The clothesline bacon got me in the door, and it was delicious. But, as I’ve already pointed out, thick-cut, candied bacon is always delicious. I’m not sure it’s worth $14 for four average-sized strips, even if the delights below those strips (farm pea ragout, watermelon pickles) only add to the mystique. But I’m glad the image of the bacon convinced me to go, because the rest of the meal will bring me back.
When I return, I’m probably going to skip the bacon and double down on the short rib sliders. These pack braised beef, pimento cheese and Wickles pickles between two adorably miniature buns. Nearly every place has a slider appetizer, but few so expertly balance the combination and proportions of meat, cheese, bread and pickle. Each of the three sliders offers two or three (unless you’re Mark Richt) perfect bites.
While you’re downing those sliders, you’ll need some liquid refreshment. Get the Cube McGee, the Surfing Deer’s take on an Old Fashioned. This uses one of my favorite hacks (maple syrup instead of simple syrup) on a base of Elijah Craig small batch bourbon and also adds lemon and blackberry to the usual combo of orange and bitters. This drink could serve as appetizer and dessert, and a meal consisting only of short rib sliders and Cube McGees probably would be supremely satisfying.
But don’t stop there. Order a main course. The herb-marinated lamb tenderloin is tremendous. I ordered mine rare, and the deep red meat soaked up the hot mushroom vinaigrette and blended beautifully with the farro risotto beneath it.

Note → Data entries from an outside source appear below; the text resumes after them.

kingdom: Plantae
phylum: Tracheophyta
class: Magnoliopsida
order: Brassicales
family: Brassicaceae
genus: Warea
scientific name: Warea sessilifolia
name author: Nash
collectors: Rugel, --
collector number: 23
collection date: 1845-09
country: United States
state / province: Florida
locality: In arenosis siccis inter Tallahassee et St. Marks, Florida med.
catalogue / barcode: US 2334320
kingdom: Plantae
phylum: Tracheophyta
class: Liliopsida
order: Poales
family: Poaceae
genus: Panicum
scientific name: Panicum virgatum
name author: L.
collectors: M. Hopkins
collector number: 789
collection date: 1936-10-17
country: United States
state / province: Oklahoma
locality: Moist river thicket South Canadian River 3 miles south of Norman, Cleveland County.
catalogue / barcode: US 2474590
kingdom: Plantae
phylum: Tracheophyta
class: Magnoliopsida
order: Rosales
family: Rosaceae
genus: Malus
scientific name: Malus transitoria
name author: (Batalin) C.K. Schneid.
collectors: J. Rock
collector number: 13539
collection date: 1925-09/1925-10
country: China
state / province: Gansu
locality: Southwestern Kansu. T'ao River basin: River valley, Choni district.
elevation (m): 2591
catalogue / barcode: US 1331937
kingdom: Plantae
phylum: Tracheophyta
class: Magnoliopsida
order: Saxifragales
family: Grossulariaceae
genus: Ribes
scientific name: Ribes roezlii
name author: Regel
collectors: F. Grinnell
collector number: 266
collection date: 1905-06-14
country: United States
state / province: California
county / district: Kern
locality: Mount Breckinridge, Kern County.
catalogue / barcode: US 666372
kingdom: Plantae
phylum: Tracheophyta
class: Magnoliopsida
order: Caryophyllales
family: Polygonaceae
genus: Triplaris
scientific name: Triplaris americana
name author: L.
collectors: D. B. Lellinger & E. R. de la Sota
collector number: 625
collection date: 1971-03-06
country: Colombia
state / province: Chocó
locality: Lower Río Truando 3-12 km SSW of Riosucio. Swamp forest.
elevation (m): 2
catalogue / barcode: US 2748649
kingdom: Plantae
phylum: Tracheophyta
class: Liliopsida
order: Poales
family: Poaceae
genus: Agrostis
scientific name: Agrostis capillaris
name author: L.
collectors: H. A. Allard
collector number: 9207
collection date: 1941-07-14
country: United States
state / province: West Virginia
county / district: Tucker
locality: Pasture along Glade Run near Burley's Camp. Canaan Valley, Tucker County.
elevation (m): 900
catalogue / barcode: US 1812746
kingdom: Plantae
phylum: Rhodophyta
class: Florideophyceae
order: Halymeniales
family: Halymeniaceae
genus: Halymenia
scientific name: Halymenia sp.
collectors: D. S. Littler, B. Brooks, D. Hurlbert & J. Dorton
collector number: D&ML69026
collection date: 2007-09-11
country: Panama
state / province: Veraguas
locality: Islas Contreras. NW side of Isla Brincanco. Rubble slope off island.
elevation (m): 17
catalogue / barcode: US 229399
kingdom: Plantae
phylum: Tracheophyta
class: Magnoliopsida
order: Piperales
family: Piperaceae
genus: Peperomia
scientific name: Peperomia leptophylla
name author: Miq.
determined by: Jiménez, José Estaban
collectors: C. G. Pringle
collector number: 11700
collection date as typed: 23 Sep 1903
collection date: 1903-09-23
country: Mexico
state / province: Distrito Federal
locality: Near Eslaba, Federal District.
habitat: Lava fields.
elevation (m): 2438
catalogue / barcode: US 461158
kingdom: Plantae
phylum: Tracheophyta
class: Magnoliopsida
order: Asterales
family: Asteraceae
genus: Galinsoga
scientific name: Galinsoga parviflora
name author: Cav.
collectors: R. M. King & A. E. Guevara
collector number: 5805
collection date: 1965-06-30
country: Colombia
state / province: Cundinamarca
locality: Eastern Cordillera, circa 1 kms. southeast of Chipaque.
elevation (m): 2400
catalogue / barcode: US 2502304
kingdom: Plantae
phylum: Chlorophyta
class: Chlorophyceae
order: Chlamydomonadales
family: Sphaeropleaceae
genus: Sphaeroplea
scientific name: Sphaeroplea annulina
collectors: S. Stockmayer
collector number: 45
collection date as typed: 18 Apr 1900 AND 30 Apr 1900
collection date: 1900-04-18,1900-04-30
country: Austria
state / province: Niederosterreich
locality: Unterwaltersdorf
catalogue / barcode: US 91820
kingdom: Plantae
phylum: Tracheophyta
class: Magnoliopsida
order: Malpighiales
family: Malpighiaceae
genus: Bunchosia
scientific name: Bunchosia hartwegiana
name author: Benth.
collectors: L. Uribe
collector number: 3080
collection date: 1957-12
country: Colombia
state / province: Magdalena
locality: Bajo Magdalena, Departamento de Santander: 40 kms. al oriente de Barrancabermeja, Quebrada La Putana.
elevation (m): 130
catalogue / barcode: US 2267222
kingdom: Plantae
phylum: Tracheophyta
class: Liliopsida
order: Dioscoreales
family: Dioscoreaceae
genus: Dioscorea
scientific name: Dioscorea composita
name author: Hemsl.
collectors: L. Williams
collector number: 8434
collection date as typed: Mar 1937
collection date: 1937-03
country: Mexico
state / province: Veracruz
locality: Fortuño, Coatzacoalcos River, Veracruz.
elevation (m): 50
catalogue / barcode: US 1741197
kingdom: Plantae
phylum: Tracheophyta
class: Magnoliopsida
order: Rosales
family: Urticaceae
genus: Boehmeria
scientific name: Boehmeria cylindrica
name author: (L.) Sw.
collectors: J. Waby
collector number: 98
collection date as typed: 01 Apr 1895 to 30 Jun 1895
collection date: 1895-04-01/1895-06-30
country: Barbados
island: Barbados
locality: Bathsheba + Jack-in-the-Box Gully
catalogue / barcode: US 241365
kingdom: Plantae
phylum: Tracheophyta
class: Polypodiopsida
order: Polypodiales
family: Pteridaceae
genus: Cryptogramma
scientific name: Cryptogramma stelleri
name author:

Meanwhile, new SI five-star signee Dellenger ordered the Seafood Acadiana with a measure of trepidation. Ross lives in Louisiana and grew up eating the best of what the Gulf Coast has to offer. If he wound up getting something that didn’t compare to what he could get at dozens of places back home, he would have considered the trip a waste. But after a few bites of a thick stew that mixed grouper, lobster, crawfish, shrimp and andouille sausage, he declared the meal a success.
So thank you, clothesline bacon, for drawing our eyes to The Surfing Deer. And thank you, Surfing Deer, for giving our stomachs a reason to return.